▶ Selected excerpt

Content starts

This is an automated email from the ASF dual-hosted git repository.

He-Pin pushed a commit to branch fix/jdk25-nodequeue-acquire-spin
in repository https://gitbox.apache.org/repos/asf/pekko.git

commit 2c942654414dd878a53f4a9039ff9b128d6cf509
Author: He-Pin <[email protected]>
AuthorDate: Fri May 29 17:52:18 2026 +0800

    fix: restore acquire semantics for AbstractNodeQueue node reads
    
    Motivation:
    JDK 25 nightly stream tests hang for the full test timeout. A local
    reproduction (full stream-tests with the nightly virtualize=on +
    timefactor=4 options on JDK 25) shows one
    `...-pekko.test.stream-dispatcher-CarrierThread-N` consuming ~97% CPU
    (cpu time approximately equal to elapsed time) stuck in
    `AbstractNodeQueue.pollNode`, while every other carrier is idle in
    `ForkJoinPool.awaitWork` and a full virtual-thread dump shows no
    producer thread anywhere. The spinning consumer is a virtual thread,
    so the unbounded CPU spin pins its carrier permanently; the stream
    never progresses and the test's `futureValue` never completes.
    
    Root cause: PR #1990 (avoid sun.misc.Unsafe by using VarHandles)
    mapped the producer writes correctly (`Unsafe.putOrderedObject` ->
    `VarHandle.setRelease`) but downgraded every consumer read from
    `Unsafe.getObjectVolatile` (a volatile/acquire load) to
    `VarHandle.get` (a plain load — `VarHandle.get` has plain semantics
    even when the field is declared `volatile`). A plain read is not
    ordered against the producer's release store, so it establishes no
    happens-before with the published node, and inside the busy-spin loops
    in `peekNode`/`pollNode` (`do { next = tail.next(); } while (next ==
    null);`) the JIT may hoist the plain load out of the loop, producing
    an unbounded spin that never observes the linked next node. JDK 25's
    C2 makes this manifest reliably, and virtual-thread carriers turn the
    transient spin into a permanent 100% CPU pin.
    
    Modification:
    - `Node.next()` and the four `tailHandle` reads (`peekNode`,
      `pollNode`, `isEmpty`, `count`) now use `getAcquire`, restoring the
      volatile-read semantics the code had before #1990 and pairing with
      the existing `setRelease` writes. This re-establishes the
      happens-before and prevents the JIT from hoisting the loads out of
      the spin loops.

Content ends

▶ Entries supplied
Content starts

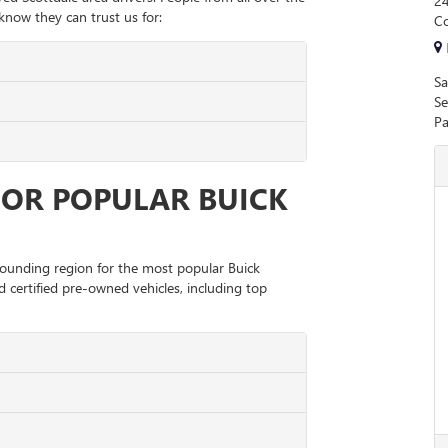
24
now they can trust us for:
Co
Sa
Se
Pa
FOR POPULAR BUICK
rrounding region for the most popular Buick
 certified pre-owned vehicles, including top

Content ends

▶ Actions to take
A. Transcribe the commit message about the AbstractNodeQueue fix from "Root cause: PR" up to and including "100% CPU pin.".
B. Translate this sentence from the commit message about the AbstractNodeQueue fix into Spanish: "The spinning consumer is a virtual thread, so the unbounded CPU spin pins its carrier permanently; the stream never progresses and the test's `futureValue` never completes."

▶ Results for the exercise
A.
Root cause: PR #1990 (avoid sun.misc.Unsafe by using VarHandles)
    mapped the producer writes correctly (`Unsafe.putOrderedObject` ->
    `VarHandle.setRelease`) but downgraded every consumer read from
    `Unsafe.getObjectVolatile` (a volatile/acquire load) to
    `VarHandle.get` (a plain load — `VarHandle.get` has plain semantics
    even when the field is declared `volatile`). A plain read is not
    ordered against the producer's release store, so it establishes no
    happens-before with the published node, and inside the busy-spin loops
    in `peekNode`/`pollNode` (`do { next = tail.next(); } while (next ==
    null);`) the JIT may hoist the plain load out of the loop, producing
    an unbounded spin that never observes the linked next node. JDK 25's
    C2 makes this manifest reliably, and virtual-thread carriers turn the
    transient spin into a permanent 100% CPU pin.

B. El consumidor que gira en bucle es un hilo virtual, por lo que el giro ilimitado de CPU fija permanentemente su hilo portador; el flujo nunca avanza y el `futureValue` de la prueba nunca se completa.